Data supplied START

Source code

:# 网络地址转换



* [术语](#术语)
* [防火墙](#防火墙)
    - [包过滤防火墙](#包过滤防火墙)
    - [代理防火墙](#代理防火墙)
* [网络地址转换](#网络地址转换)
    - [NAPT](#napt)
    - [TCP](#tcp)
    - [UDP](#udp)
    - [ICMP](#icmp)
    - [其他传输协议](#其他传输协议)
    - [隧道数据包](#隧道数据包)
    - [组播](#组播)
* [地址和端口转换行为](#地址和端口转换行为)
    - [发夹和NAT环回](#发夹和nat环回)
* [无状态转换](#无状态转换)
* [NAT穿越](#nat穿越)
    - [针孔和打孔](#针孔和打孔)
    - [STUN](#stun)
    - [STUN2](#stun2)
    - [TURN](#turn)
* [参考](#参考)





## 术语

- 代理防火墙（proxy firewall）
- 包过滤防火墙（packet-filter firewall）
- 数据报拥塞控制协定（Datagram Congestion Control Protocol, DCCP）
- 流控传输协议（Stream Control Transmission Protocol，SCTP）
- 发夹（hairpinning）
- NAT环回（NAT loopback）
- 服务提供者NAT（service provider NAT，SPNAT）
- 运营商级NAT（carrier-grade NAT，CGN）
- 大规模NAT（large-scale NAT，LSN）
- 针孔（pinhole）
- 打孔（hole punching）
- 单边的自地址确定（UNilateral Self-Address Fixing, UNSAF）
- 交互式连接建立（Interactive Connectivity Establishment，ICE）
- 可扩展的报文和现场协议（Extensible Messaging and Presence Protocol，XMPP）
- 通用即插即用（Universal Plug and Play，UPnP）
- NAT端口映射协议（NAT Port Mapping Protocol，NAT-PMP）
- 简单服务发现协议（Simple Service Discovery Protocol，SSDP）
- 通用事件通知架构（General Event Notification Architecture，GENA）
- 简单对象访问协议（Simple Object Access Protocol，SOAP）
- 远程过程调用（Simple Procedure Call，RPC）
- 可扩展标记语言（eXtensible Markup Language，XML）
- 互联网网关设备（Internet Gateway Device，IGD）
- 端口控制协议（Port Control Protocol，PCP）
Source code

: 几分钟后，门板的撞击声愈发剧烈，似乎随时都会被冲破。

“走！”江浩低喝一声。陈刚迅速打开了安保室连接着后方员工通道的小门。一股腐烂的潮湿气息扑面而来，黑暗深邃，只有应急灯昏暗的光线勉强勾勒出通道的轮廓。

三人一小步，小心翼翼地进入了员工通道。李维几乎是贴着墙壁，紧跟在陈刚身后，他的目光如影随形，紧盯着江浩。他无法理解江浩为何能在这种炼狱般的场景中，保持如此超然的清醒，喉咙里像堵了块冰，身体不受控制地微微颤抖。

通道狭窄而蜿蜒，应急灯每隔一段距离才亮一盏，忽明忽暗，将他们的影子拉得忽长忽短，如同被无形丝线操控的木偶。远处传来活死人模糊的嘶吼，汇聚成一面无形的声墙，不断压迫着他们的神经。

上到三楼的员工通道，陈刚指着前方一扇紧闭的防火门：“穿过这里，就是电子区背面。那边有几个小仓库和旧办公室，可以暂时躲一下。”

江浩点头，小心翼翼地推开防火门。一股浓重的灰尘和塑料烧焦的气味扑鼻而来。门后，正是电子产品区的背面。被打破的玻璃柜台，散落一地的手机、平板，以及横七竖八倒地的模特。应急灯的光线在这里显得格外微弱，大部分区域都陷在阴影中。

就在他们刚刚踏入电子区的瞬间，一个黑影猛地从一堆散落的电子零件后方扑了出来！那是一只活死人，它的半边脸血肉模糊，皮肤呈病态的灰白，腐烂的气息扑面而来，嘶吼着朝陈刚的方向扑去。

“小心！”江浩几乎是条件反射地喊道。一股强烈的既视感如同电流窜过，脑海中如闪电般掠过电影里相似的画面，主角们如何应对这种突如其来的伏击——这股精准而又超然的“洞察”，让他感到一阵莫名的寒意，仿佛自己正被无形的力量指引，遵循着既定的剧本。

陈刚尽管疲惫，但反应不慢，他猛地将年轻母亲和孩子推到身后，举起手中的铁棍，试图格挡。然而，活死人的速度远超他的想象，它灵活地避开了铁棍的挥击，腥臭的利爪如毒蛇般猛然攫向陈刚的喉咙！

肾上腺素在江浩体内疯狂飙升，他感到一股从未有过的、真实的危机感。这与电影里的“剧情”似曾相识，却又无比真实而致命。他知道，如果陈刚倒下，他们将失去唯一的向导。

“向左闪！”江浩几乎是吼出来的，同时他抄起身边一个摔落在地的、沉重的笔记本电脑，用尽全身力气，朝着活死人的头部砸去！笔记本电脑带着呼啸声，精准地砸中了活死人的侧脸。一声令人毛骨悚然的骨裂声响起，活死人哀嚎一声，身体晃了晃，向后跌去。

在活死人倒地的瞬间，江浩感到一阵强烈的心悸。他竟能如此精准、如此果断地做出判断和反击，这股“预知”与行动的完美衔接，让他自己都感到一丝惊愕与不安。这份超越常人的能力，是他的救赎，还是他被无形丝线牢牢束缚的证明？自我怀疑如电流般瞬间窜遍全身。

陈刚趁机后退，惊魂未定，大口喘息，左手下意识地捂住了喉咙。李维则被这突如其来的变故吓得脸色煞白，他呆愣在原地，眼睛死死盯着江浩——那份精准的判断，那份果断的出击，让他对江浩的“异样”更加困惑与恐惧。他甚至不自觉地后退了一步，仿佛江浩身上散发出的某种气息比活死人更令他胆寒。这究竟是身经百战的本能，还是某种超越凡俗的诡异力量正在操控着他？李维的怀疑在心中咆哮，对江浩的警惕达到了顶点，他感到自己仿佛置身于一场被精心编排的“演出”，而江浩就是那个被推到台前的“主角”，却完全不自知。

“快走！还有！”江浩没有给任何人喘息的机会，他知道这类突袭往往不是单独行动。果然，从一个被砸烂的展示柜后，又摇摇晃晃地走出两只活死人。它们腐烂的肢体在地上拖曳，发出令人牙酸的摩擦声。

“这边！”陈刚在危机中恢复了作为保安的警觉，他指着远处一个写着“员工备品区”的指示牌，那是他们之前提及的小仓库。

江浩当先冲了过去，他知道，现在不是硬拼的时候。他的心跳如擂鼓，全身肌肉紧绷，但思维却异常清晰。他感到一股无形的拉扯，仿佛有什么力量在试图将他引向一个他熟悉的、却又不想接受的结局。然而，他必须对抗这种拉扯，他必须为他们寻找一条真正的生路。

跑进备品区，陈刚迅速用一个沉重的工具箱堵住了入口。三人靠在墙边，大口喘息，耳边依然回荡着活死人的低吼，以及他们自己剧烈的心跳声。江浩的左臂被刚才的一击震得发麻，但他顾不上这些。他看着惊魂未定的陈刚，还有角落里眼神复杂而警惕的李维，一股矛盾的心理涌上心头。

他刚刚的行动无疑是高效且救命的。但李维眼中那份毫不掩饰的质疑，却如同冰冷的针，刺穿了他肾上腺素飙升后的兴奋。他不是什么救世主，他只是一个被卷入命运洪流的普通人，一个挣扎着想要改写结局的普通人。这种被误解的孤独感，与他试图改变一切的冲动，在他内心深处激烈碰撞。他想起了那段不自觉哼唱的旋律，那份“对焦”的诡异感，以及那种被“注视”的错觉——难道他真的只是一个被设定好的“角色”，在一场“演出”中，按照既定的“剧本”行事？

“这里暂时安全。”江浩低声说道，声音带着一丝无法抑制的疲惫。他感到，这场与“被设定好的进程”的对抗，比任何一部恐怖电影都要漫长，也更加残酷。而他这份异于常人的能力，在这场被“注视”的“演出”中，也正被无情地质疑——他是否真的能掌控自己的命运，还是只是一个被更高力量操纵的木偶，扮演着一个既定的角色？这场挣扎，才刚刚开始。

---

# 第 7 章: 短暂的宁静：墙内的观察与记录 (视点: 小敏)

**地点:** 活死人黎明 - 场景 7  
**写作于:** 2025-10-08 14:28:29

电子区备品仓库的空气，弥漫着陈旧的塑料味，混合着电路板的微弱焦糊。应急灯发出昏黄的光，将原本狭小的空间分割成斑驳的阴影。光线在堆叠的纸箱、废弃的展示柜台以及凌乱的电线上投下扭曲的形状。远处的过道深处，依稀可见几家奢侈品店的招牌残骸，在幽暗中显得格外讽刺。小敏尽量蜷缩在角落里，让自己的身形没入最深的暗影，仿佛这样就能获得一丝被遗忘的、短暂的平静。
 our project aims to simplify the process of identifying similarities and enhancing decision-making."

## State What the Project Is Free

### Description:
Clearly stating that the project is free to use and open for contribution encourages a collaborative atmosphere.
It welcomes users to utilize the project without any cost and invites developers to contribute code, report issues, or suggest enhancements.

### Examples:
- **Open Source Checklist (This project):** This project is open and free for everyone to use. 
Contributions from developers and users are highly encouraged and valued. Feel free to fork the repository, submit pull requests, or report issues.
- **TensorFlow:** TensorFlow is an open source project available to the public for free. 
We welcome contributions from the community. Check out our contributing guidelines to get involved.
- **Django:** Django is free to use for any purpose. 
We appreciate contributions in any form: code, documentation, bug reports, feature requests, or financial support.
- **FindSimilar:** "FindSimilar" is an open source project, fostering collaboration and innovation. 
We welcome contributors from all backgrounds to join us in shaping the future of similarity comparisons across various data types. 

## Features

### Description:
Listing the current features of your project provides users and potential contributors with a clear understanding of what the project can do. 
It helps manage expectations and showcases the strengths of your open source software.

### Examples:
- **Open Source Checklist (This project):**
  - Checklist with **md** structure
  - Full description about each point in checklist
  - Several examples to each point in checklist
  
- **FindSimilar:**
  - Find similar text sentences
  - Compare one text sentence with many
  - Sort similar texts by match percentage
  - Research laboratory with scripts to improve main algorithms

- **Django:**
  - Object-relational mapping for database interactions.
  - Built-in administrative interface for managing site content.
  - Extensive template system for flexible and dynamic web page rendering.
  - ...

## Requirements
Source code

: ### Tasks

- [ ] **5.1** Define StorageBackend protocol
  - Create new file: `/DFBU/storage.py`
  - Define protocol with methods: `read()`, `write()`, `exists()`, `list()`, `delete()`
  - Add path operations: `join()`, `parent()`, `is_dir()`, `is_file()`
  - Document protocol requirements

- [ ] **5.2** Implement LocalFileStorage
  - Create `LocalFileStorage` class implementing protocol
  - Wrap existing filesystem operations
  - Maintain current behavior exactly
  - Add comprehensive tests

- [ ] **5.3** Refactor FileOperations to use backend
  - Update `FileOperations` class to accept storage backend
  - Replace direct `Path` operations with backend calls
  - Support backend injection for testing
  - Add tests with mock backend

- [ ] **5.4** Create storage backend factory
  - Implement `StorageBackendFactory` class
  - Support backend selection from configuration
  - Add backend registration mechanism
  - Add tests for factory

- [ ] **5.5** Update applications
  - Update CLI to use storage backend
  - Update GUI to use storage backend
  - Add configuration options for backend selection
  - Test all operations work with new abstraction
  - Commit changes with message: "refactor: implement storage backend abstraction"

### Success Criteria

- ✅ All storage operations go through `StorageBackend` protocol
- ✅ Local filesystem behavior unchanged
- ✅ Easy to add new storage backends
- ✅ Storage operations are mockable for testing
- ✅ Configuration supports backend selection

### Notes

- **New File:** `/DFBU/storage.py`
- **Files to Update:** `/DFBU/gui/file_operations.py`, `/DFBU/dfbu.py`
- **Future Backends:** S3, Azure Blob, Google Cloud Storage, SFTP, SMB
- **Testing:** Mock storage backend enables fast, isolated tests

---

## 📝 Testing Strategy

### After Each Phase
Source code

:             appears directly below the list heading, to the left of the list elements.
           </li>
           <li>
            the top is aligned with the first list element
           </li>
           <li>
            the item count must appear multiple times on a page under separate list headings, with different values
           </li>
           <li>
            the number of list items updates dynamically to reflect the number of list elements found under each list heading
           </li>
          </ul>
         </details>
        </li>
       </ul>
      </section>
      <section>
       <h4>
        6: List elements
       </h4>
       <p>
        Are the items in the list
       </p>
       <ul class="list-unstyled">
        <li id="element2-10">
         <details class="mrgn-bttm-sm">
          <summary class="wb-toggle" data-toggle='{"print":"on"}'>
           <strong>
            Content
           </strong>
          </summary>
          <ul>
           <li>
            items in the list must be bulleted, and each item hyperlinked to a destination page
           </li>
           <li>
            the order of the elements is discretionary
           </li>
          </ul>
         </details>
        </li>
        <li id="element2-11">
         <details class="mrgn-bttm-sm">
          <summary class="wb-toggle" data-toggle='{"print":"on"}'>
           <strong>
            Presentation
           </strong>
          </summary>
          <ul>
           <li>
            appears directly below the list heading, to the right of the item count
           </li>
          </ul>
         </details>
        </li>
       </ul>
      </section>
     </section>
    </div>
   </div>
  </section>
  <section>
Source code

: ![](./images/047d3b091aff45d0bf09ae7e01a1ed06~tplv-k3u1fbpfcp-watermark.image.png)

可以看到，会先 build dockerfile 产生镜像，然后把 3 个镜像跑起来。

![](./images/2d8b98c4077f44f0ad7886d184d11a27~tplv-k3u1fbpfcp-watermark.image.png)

Data supplied END

■ Work required
Reproduce, word for word, the stretch of the entries from the line containing "陈刚趁机后退，惊魂未定，大口" through the line containing "跑进备品区，陈刚迅速用一个沉".

■ Output
陈刚趁机后退，惊魂未定，大口喘息，左手下意识地捂住了喉咙。李维则被这突如其来的变故吓得脸色煞白，他呆愣在原地，眼睛死死盯着江浩——那份精准的判断，那份果断的出击，让他对江浩的“异样”更加困惑与恐惧。他甚至不自觉地后退了一步，仿佛江浩身上散发出的某种气息比活死人更令他胆寒。这究竟是身经百战的本能，还是某种超越凡俗的诡异力量正在操控着他？李维的怀疑在心中咆哮，对江浩的警惕达到了顶点，他感到自己仿佛置身于一场被精心编排的“演出”，而江浩就是那个被推到台前的“主角”，却完全不自知。

“快走！还有！”江浩没有给任何人喘息的机会，他知道这类突袭往往不是单独行动。果然，从一个被砸烂的展示柜后，又摇摇晃晃地走出两只活死人。它们腐烂的肢体在地上拖曳，发出令人牙酸的摩擦声。

“这边！”陈刚在危机中恢复了作为保安的警觉，他指着远处一个写着“员工备品区”的指示牌，那是他们之前提及的小仓库。

江浩当先冲了过去，他知道，现在不是硬拼的时候。他的心跳如擂鼓，全身肌肉紧绷，但思维却异常清晰。他感到一股无形的拉扯，仿佛有什么力量在试图将他引向一个他熟悉的、却又不想接受的结局。然而，他必须对抗这种拉扯，他必须为他们寻找一条真正的生路。

跑进备品区，陈刚迅速用一个沉重的工具箱堵住了入口。三人靠在墙边，大口喘息，耳边依然回荡着活死人的低吼，以及他们自己剧烈的心跳声。江浩的左臂被刚才的一击震得发麻，但他顾不上这些。他看着惊魂未定的陈刚，还有角落里眼神复杂而警惕的李维，一股矛盾的心理涌上心头。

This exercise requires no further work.